In this example I am going to put the example CLI project, Termifier GUI (a toy example app that converts JSON to Erlang terms) into the default FOSS realm, “otpr”. Because I am the sysop I have packaging and maintenance permissions for every package in the realm, as well as the sole authority to add projects and “accept” a package into the write-only indexes (packagers have “submit” authority, maintainers have “review”, “reject” and “approve” authorities).

[Note: The indexes are write only because dependencies in ZX are statically defined (no invisible updates) and the indexes are the only complete structure that must be mirrored by every mirroring node. Packages are not copied to new mirrors, they are cached the first time they are requested, with mirror nodes connected in a tree instead of a single hub pushing to all mirrors at once. This makes starting a new mirror very light weight, even for large realms, as no packages need to be copied to start (only the realm’s update history, from which the index is constructed), and packages in high demand experience “trickle down” replication, allowing mirrors to be sparse instead of complete. Only the “prime node” for a given realm must have a complete copy of everything in that particular realm. Nodes can mirror an arbitrary number of realms, and a node that is prime for one or more realms may mirror any number of others at the same time, making hosting of private project code mixed with mirrored public FOSS code a very efficient arrangement for organizations and devops.]

In the original Termifier GUI tutorial I simply created it and launched it from the command line using ZX’s zx rundir [path] and zx runlocal commands. The package was implicitly defined as being in the otpr realm because I never defined any other, but otpr itself was never told about this, so it merely remained a locally created project that could use packages hosted by Zomp as dependencies, but was not actually available through Zomp. Let’s change that:

ceverett@okonomiyaki:~/vcs$ zx add package otpr-termifierg

Done. That’s all there is to it. I’m the sysop, so this command told ZX to send a signed instruction (signed with my sysop key) to the prime node of otpr to create an entry for that package in the realm’s index.

Next we want to package the project. Last time we messed with it it was located at ~/vcs/termifierg/, so that’s where I’ll point ZX:

ceverett@okonomiyaki:~/vcs$ zx package termifierg/
Packaging termifierg/
Writing app file: ebin/termifierg.app
Wrote archive otpr-termifierg-0.1.0.zsp

Next I need to submit the package:

ceverett@okonomiyaki:~/vcs$ zx submit otpr-termifierg-0.1.0.zsp

The idea behind submission is that normally there are two cases:

  1. A realm is a one-man show.
  2. A realm has a lot of people involved in it and there is a formal preview/approval, review/acceptance process before publication (remember, the index is write-only!).

In the case where a single person is in charge rushing through the acceptance process only involves three commands (no problem). In the case where more than one person is involved the acceptance of a package should be a staged process where everyone has a chance to see each stage of the acceptance process.

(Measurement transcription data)
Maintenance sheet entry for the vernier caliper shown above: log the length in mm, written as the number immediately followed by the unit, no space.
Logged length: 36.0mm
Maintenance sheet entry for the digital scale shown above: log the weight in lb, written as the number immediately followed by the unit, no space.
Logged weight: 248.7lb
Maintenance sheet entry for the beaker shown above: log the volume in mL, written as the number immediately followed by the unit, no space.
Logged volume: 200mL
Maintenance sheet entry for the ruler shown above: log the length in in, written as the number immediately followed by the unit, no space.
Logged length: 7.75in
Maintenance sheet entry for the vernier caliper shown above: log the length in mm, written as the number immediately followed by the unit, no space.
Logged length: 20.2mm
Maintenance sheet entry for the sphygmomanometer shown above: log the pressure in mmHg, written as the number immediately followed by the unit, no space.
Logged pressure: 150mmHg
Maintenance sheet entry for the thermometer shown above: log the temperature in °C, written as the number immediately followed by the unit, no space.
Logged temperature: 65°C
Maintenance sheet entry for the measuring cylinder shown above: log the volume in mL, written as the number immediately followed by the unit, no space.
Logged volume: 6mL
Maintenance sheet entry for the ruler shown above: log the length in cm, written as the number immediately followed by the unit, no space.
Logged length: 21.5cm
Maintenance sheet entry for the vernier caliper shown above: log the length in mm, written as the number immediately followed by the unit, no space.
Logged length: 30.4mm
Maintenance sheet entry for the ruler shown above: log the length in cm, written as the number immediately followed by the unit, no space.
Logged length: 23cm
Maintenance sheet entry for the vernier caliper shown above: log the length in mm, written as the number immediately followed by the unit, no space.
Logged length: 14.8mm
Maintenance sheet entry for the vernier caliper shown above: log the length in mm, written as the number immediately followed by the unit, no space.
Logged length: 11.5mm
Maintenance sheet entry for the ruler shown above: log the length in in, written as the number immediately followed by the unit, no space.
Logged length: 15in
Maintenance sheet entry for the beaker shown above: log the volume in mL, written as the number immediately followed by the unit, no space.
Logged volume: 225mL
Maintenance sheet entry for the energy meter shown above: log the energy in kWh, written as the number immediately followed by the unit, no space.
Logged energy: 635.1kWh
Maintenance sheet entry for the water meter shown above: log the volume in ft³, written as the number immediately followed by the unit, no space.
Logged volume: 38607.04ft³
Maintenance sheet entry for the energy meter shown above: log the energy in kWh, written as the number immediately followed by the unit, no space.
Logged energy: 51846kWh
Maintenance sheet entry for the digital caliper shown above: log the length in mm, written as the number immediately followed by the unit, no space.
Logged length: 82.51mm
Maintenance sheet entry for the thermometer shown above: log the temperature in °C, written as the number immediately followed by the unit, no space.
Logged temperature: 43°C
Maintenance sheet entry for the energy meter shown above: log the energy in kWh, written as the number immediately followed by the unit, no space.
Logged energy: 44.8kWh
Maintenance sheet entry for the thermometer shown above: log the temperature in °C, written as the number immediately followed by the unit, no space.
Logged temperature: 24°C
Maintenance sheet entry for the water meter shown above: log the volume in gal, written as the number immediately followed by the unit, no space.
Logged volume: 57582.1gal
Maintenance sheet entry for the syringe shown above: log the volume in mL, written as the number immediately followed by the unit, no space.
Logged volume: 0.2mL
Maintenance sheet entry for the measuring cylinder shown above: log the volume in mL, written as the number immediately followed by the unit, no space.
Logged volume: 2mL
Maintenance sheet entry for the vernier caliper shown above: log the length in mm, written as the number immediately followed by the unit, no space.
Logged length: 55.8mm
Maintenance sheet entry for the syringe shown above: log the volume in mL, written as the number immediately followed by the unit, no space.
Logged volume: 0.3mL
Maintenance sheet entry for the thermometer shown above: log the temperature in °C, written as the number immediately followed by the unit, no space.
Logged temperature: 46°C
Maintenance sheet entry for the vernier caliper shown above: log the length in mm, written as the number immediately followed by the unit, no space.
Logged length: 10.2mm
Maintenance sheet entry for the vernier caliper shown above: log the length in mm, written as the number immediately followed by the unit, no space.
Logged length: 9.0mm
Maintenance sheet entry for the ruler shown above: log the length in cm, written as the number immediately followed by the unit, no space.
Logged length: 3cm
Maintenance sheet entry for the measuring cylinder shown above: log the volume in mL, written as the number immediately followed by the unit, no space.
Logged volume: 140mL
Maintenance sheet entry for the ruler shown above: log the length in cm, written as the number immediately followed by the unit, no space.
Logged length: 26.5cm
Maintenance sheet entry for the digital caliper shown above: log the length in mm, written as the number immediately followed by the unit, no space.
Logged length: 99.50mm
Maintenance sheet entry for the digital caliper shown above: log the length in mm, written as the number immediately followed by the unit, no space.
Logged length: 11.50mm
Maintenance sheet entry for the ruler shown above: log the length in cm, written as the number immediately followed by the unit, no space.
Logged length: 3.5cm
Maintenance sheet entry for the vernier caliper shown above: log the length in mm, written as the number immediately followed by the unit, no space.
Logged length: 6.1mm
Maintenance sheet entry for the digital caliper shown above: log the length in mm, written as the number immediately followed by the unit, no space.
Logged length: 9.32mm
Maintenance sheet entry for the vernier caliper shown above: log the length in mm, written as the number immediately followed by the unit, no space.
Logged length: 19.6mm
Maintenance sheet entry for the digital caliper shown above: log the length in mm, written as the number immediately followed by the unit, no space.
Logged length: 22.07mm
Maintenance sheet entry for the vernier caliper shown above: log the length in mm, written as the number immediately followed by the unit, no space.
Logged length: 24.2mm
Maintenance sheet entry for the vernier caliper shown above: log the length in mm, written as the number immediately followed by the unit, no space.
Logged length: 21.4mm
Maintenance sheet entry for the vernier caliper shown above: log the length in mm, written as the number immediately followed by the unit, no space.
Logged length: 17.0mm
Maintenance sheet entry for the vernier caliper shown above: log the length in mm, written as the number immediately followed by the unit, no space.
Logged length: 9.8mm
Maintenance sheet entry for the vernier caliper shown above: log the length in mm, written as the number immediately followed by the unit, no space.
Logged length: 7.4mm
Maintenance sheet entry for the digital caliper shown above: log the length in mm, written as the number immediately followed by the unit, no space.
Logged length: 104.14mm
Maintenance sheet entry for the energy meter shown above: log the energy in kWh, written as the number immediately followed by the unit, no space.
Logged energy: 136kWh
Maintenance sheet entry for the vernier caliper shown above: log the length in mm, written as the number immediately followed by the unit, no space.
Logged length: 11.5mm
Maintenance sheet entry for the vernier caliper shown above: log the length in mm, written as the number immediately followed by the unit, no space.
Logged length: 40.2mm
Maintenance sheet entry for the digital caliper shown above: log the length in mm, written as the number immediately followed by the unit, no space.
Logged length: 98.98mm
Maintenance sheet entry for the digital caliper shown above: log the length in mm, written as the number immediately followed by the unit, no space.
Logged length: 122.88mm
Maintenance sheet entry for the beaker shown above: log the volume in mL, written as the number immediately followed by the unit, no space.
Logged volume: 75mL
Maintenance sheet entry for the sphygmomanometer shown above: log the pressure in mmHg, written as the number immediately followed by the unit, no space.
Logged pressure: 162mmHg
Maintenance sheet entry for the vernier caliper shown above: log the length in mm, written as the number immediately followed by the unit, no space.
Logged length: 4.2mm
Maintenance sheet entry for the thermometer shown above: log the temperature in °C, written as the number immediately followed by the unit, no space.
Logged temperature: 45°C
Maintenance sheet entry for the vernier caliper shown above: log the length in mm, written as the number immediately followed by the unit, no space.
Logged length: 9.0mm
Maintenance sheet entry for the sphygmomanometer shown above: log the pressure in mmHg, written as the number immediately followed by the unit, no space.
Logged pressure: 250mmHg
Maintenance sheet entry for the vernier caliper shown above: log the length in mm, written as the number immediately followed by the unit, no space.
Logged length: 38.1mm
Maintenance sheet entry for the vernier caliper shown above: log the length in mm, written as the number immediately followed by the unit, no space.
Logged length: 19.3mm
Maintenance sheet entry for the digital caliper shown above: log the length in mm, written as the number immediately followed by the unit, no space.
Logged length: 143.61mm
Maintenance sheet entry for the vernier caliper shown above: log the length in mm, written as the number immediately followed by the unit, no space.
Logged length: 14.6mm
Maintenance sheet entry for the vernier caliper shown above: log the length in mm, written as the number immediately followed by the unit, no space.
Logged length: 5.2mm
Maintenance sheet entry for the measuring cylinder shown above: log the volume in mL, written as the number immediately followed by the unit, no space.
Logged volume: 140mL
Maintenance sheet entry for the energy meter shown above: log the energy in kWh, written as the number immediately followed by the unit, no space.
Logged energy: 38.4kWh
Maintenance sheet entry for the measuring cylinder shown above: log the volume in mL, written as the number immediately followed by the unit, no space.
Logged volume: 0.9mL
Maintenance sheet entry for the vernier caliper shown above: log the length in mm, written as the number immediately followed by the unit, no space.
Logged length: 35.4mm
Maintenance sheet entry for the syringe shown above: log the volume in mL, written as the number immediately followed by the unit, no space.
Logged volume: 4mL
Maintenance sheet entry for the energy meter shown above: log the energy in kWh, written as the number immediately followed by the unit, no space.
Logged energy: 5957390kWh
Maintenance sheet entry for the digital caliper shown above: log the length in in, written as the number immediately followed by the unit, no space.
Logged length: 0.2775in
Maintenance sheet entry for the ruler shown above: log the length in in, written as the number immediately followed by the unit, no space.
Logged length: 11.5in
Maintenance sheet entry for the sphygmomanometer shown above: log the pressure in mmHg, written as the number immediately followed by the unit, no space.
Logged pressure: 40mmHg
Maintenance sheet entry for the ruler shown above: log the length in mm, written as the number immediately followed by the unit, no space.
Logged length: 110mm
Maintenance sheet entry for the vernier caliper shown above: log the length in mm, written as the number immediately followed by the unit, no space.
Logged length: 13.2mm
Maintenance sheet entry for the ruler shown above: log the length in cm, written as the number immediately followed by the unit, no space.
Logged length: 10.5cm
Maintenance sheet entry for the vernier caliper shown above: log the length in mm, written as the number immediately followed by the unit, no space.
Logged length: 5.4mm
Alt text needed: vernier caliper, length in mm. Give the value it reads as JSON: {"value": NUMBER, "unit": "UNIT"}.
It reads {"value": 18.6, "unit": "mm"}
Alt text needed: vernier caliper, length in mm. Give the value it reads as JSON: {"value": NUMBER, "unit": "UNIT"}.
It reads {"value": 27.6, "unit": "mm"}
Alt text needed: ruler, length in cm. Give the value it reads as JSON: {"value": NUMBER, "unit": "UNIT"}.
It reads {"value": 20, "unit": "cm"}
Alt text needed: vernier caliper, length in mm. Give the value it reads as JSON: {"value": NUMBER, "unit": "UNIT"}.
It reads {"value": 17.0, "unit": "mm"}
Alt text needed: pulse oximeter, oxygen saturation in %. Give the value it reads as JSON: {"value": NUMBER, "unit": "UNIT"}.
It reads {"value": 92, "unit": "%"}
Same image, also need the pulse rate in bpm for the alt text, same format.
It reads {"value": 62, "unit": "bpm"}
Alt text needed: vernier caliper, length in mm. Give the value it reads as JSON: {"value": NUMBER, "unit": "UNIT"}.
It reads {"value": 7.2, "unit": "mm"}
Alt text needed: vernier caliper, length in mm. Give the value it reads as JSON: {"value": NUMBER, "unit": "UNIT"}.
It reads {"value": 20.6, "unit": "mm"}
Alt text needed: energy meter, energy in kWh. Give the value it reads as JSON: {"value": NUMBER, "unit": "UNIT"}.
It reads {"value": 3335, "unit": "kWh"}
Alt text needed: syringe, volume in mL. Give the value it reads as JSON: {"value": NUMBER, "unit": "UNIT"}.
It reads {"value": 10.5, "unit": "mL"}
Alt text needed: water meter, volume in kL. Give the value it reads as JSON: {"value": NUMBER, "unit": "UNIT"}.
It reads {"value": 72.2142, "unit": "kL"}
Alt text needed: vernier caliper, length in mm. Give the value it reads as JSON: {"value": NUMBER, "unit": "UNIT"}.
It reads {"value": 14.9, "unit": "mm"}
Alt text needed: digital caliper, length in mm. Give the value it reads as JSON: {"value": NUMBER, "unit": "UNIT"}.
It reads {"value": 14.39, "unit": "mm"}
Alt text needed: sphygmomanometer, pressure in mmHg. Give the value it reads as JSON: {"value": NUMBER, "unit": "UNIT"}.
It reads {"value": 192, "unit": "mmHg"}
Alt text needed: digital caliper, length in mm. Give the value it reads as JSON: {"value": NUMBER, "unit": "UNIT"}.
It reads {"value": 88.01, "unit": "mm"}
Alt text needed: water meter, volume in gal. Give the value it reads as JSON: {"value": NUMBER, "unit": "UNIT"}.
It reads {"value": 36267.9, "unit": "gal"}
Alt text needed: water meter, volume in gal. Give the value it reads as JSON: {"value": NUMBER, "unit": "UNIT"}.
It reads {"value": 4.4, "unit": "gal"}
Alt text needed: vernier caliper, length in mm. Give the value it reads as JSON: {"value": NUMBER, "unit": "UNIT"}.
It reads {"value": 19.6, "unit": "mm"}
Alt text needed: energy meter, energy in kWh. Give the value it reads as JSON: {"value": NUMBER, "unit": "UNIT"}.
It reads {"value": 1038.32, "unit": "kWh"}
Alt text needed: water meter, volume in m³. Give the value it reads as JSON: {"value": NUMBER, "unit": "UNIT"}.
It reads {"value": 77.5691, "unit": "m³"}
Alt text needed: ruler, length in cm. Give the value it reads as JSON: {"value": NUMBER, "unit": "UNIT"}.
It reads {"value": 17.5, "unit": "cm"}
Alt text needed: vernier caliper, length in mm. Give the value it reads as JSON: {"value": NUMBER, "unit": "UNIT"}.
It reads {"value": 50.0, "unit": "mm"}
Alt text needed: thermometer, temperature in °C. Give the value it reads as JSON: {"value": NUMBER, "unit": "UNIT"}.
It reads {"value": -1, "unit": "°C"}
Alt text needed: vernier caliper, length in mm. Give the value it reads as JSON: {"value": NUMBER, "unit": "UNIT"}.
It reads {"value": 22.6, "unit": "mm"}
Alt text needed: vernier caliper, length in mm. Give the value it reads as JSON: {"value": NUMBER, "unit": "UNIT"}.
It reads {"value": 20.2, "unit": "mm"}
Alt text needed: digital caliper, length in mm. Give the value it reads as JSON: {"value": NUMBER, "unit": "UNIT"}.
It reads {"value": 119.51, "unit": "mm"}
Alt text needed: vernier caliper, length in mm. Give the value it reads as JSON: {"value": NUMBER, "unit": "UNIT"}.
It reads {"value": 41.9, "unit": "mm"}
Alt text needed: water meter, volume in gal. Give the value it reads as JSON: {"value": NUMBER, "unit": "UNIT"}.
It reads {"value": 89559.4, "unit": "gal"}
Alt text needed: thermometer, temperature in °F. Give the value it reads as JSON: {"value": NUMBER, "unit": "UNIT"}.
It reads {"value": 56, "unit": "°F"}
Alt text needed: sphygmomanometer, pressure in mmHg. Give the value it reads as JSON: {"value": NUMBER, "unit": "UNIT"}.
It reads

**Things to do**.
A - Copy the passage of the ZX packaging text word for word, starting with "The idea behind" and going on through "the acceptance process.".
B - Repeat the lines of the measurement transcription listing exactly, starting with the line with "Maintenance sheet entry for the digital scale" and going on through the line with "Logged volume: 200mL". Reproduce those lines alone.

**Written responses**.
A -
The idea behind submission is that normally there are two cases:

  1. A realm is a one-man show.
  2. A realm has a lot of people involved in it and there is a formal preview/approval, review/acceptance process before publication (remember, the index is write-only!).

In the case where a single person is in charge rushing through the acceptance process only involves three commands (no problem). In the case where more than one person is involved the acceptance of a package should be a staged process where everyone has a chance to see each stage of the acceptance process.

B -
Maintenance sheet entry for the digital scale shown above: log the weight in lb, written as the number immediately followed by the unit, no space.
Logged weight: 248.7lb
Maintenance sheet entry for the beaker shown above: log the volume in mL, written as the number immediately followed by the unit, no space.
Logged volume: 200mL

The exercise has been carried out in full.